What is more, DNA-directed RNAi allows for durable, potentially permanent gene silencing without the need for an exogenous protein.  This comes as genome editing, be it via CRISPR or Sangamo’s zinc fingers, are hammering away at solutions for gene knockdown that require exogenous protein expression.  Sometimes the old ways are more elegant after all.  Being out of fashion has the advantage of allowing you to build value with less friction. uniQure is about to capitalize on that in a big way.

 

Pure-play RNAi stocks budding during biotech winter

All this is happening as RNAi bellwether Alnylam ($40B market cap) is hitting new all-time highs and is about to catch up with and likely overtake Regeneron ($53B market cap) to become the 3^rd most valuable biotech behind Amgen and Vertex Pharmaceuticals.  Besides the ATTR amyloidosis opportunity, this prices in the potential of Alnylam's pipeline to address huge markets such as Alzheimer’s and obesity with well tolerated, infrequently administered RNAi.

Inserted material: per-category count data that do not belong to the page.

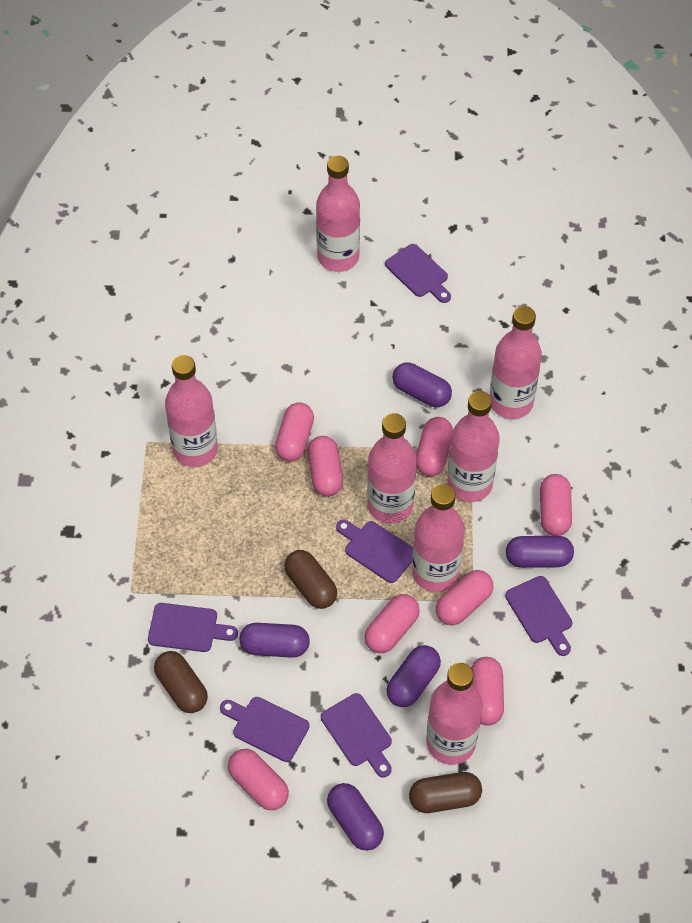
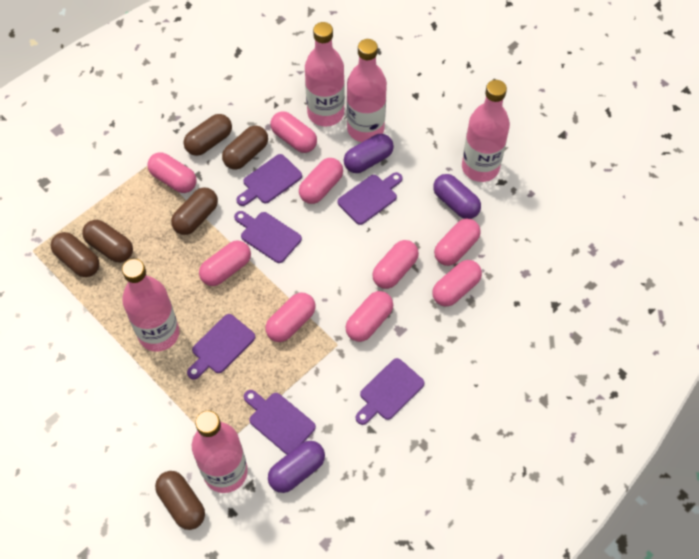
brown capsule: 3 -> 6
pink bottle: 7 -> 5
pink capsule: 8 -> 9
purple capsule: 5 -> 3

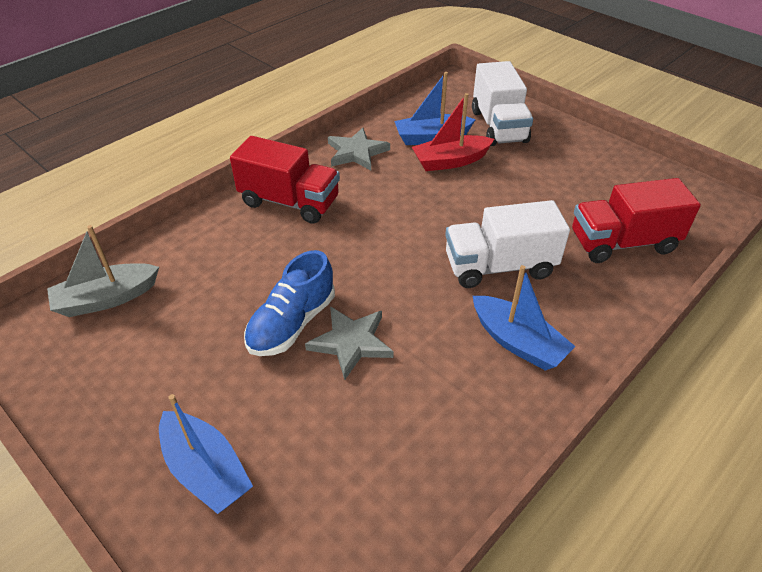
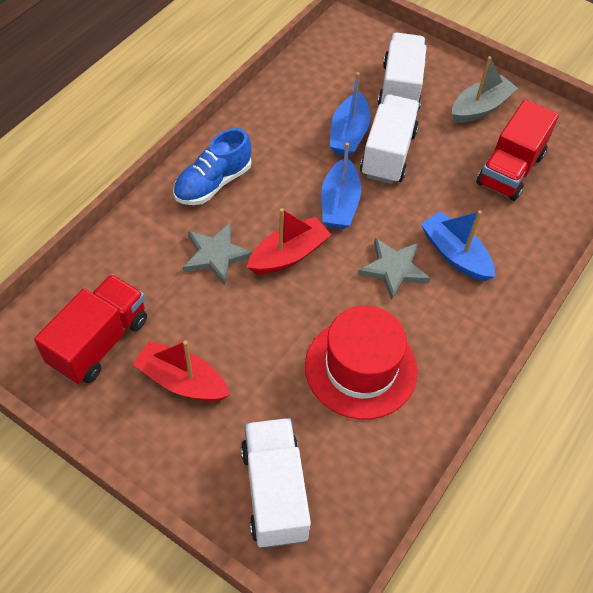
red boat: 1 -> 2
red hat: 0 -> 1
white truck: 2 -> 3

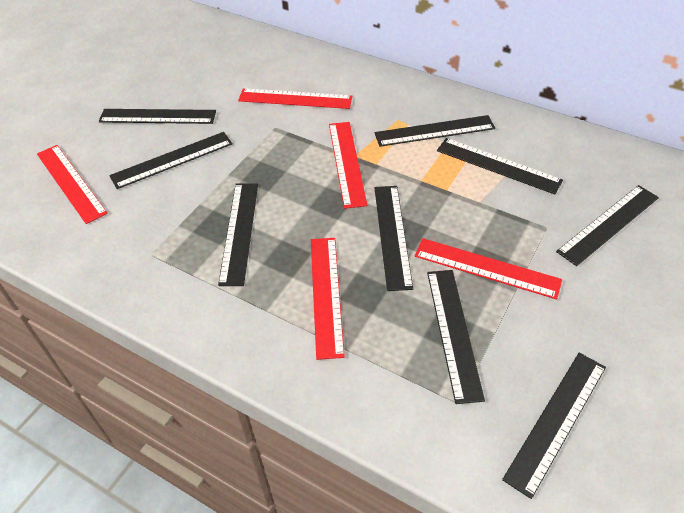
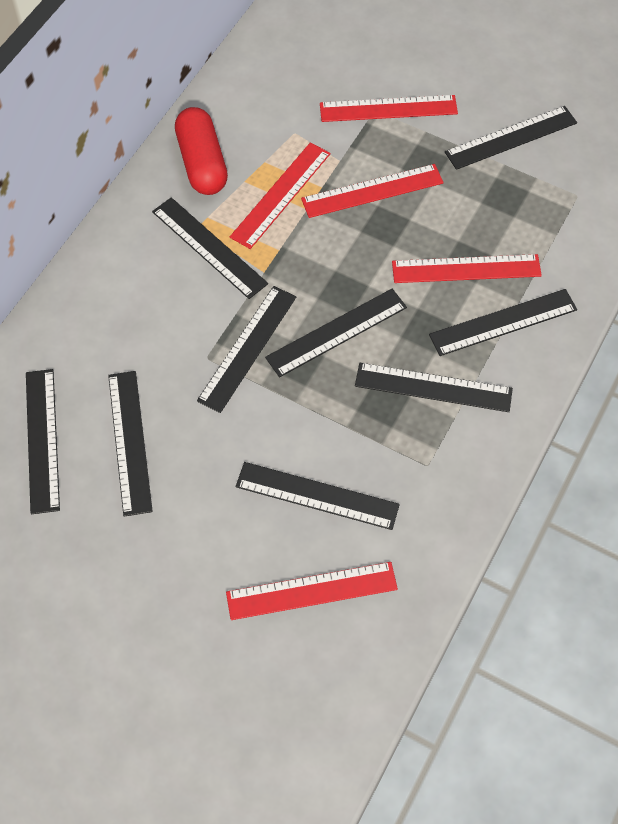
red capsule: 0 -> 1

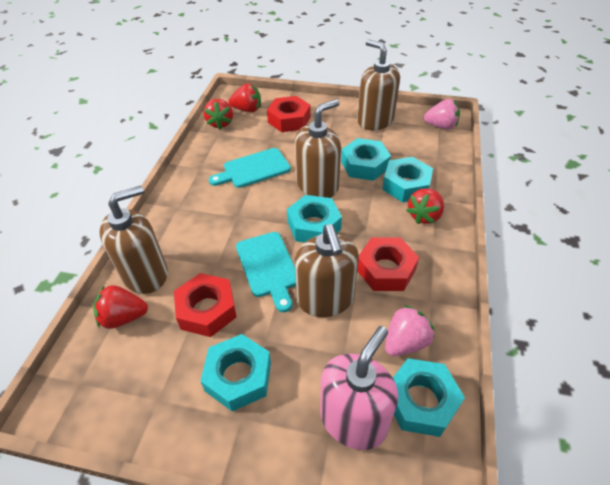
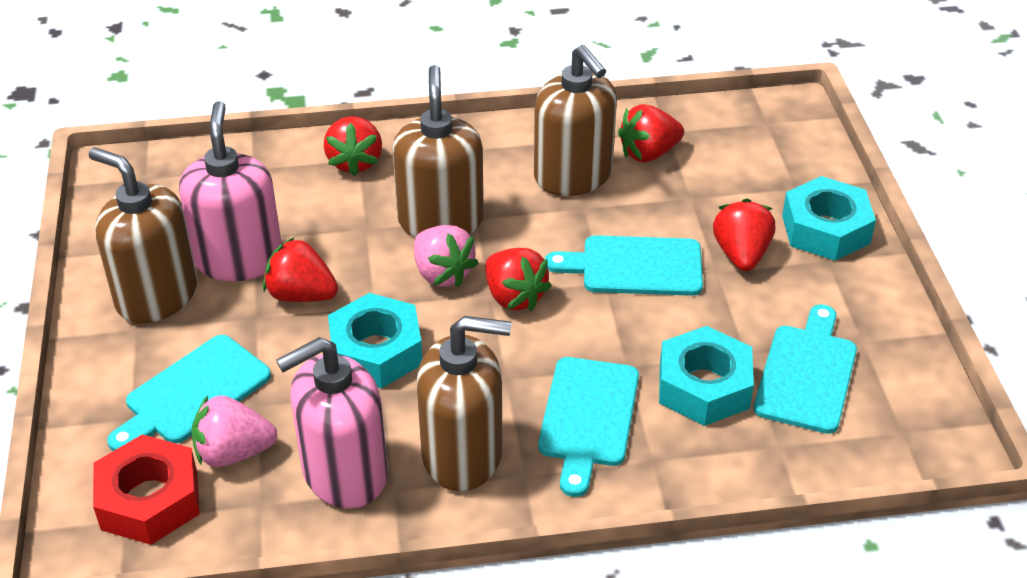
pink soap dispenser: 1 -> 2
red nut: 3 -> 1
red strawberry: 4 -> 5
turquoise cutting board: 2 -> 4
turquoise nut: 5 -> 3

Silence Therapeutics has also risen slowly, but surely over 200% in the last 2 months.  As Lp(a) RNAi is increasingly seen as a must-have in the cardiovascular disease space, its phase 3-ready candidate SLN360 alone could be well worth a multiple of its current $275M market cap.  Add to this its 25 year experience as a pure-play RNAi developer and inhibinE for obesity being an easy target with their technology, Silence Therapeutics is ripe for an acquisition.

Arrowhead Pharmaceuticals is also up over 80% in the same period as revenues in the form of ApoCIII knockdown for high triglyceride-related disease and co-commercialization and royalty/milestone revenues come into closer focus.  Amgen would be an obvious candidate to make a play for Arrowhead, also because Arrowhead can now manufacture large amounts of RNAi triggers within the US.

There are a lot of lessons to be learned from the history of RNAi Therapeutics.  One is that financial bottlenecks can richly reward those that persevere, also because it creates scarcity value and reduces competition.  In general, the current biotech winter which forces companies to focus on their most promising and competitive product candidates will translate into greater profitabilities down the line.  In a twist of irony, as the CRISPR field is going through its own bottleneck, CRISPR Therapeutics now spending money on a non-core RNAi asset, thus keeping spend unnecessarily high and losing focus, is not what the doctor would order based on RNAi history. 

I believe that as long as Trump’s trade war does not result on a run on the US dollar pushing interest rates up, anticipation of Fed Chief Powell’s replacement in May 2026 will allow these assets to come to fruition in a much less capital-constrained environment for biotechs.